### Questions on the material
**a.** Copy the saved data entries line for line, including their text fragments. Leave the pictures out of your copy.
**b.** Resume the mailing list thread about MAHOUT-950 and MultipleOutputs, picking up right after its last sentence.

There is MAHOUT-950, which cleans up some of the mixed-usage tricks for
using MultipleOutputs. It does not pass tests under 0.20.203, though.
Under various 23.x-SNAPSHOTS, -822 required -950 to pass all tests, but
I guess before 0.23.1 was released, the earlier behavior was duplicated.
Jeff did +1 the clustering changes in -822, and the HadoopUtil changes
are fixing the build under 0.23.1, not an old 0.20.x. Any objections to
this going in with the whitespace correction and comment removal
mentioned on reviewboard?
-tom
On 03/09/2012 01:52 PM, Dmitriy Lyubimov wrote:
On another note, i was primarily interested to see if this branch
tacles old/new api multiple outputs anywhere, it doesn't look like it
does. I think 0.20.203 already have support for new api multiple
outputs, i guess i can take care of it on some other branch. in fact
the methods i care about initially had been doing it 100% with new api
found in Cloudera distros and were hacked back to support 0.20.2 which
Mahout was shipped with. so i think i'll take a look at it at some
other issue separately.

Saved data entries:
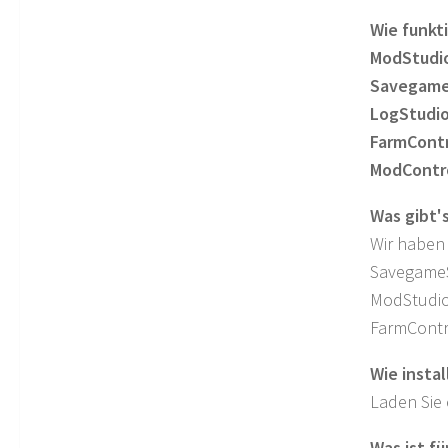
Wie funkti
ModStudi
Savegame
LogStudio
FarmContr
ModContro
Was gibt'
Wir haben 
SavegameS
ModStudio
FarmContro
Wie instal
Laden Sie 
Was ist fü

### Exercise results
**a.**
Wie funkti
ModStudi
Savegame
LogStudio
FarmContr
ModContro
Was gibt'
Wir haben 
SavegameS
ModStudio
FarmContro
Wie instal
Laden Sie 
Was ist fü

**b.**
On Fri, Mar 9, 2012 at 10:50 AM, Dmitriy Lyubimov<dlyubi...@apache.org> wrote:
On Thu, Mar 8, 2012 at 8:43 PM, tom pierce<t...@apache.org> wrote:
Is there someone you'd nominate as an additional reviewer?
This clustering stuff in Mahout is i think something Jeff is very
knowledgeable of. Unless he already was positive in the jira
discussion, maybe he can review?